Over many, many years (more years than I've been around) the canal was neglected and trees grew on it and weeds grew in it because there was never any water running through it so why bother? We never got enough in the lake to worry about and for several years the gates didn't work anyway. They did get those repaired, clearly, but the fruits of other neglect have been realized.

Here's the canal from about midway between the headgates and the tunnel:

Peaceful, no? Muddy, sure, but looks like it's pretty sedate and if you're young and dumb it might be something you'd want to throw an inner tube in on and float down with a beer. 

Which would be a very bad idea, because the neglect and letting trees grow on the berm between the canal and the (lower lying) recreational area bore fruit: 

Can't see it super well there can you? Let me pick my way to a better vantage point.... (and for you worry worts I promise you I was never in the water or on any piece of bank that had been undercut... No seriously I was careful I know what kind of shit got washed through there, what I don't know is how much of it lodged somewhere)

And there you have it. The water level in this pic is about 2.5-3 feet below the soil level of the ditch beyond the cut, so there's no fixing it until they can shut the gates, and they can't do that until the water in the lake is at the right level. 

Oh, and that recreation area I was talking about? It's over there:

On the left is the state-installed campground potties. The light dirt area over there is the road in and a turn off for one of the ponds, and... well pretty much everything the water is covering in the foreground is the road in as well. And there's no one side or the other to it, the whole road has turned into an impromptu miniature whitewater location.

● ● ● ● ●

WORK INSTRUCTION A
From the first paragraph of the text on the canal, list the signs of neglect it names.
WORK INSTRUCTION B
According to the text on the canal, why can the cut not be fixed yet?
WORK INSTRUCTION C
Decide whether each statement agrees with the text on the canal. Answer yes or no, and quote the words of the text that decide it.
(i) The writer stepped into the water to reach a better vantage point.
(ii) The canal gates were eventually repaired.
(iii) Only one side of the road into the recreation area is under water.
None of the data is needed for working with the text on the canal.

MATERIAL SHOWN

● ● ● ● ●

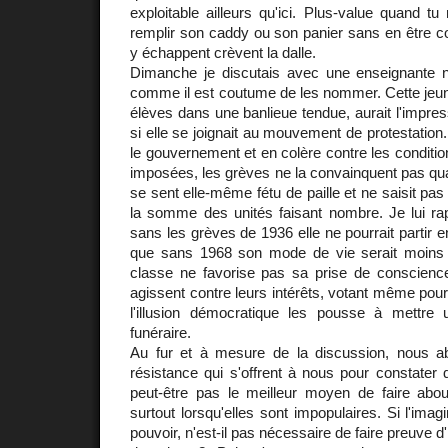
exploitable ailleurs qu'ici. Plus-value quand 
remplir son caddy ou son panier sans en être c
y échappent crèvent la dalle.
Dimanche je discutais avec une enseignante n
comme il est coutume de les nommer. Cette jeu
élèves dans une banlieue tendue, aurait l'impre
si elle se joignait au mouvement de protestation.
le gouvernement et en colère contre les conditions
imposées, les grèves ne la convainquent pas quant
se sent elle-même fétu de paille et ne saisit pas q
la somme des unités faisant nombre. Je lui r
sans les grèves de 1936 elle ne pourrait partir 
que sans 1968 son mode de vie serait moins 
classe ne favorise pas sa prise de conscience,
agissent contre leurs intérêts, votant même pou
l'illusion démocratique les pousse à mettre u
funéraire.
Au fur et à mesure de la discussion, nous 
résistance qui s'offrent à nous pour constater
peut-être pas le meilleur moyen de faire about
surtout lorsqu'elles sont impopulaires. Si l'imagi
pouvoir, n'est-il pas nécessaire de faire preuve d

● ● ● ● ●

RESPONSE A
- Trees grew on the canal.
- Weeds grew in it.
- For several years the gates didn't work.

RESPONSE B
The water level is about 2.5 to 3 feet below the soil level of the ditch beyond the cut, so the gates must be shut before it can be fixed. The gates cannot be shut until the water in the lake is at the right level.

RESPONSE C
(i) No: "I was never in the water or on any piece of bank that had been undercut"
(ii) Yes: "They did get those repaired, clearly"
(iii) No: "there's no one side or the other to it, the whole road has turned into an impromptu miniature whitewater location"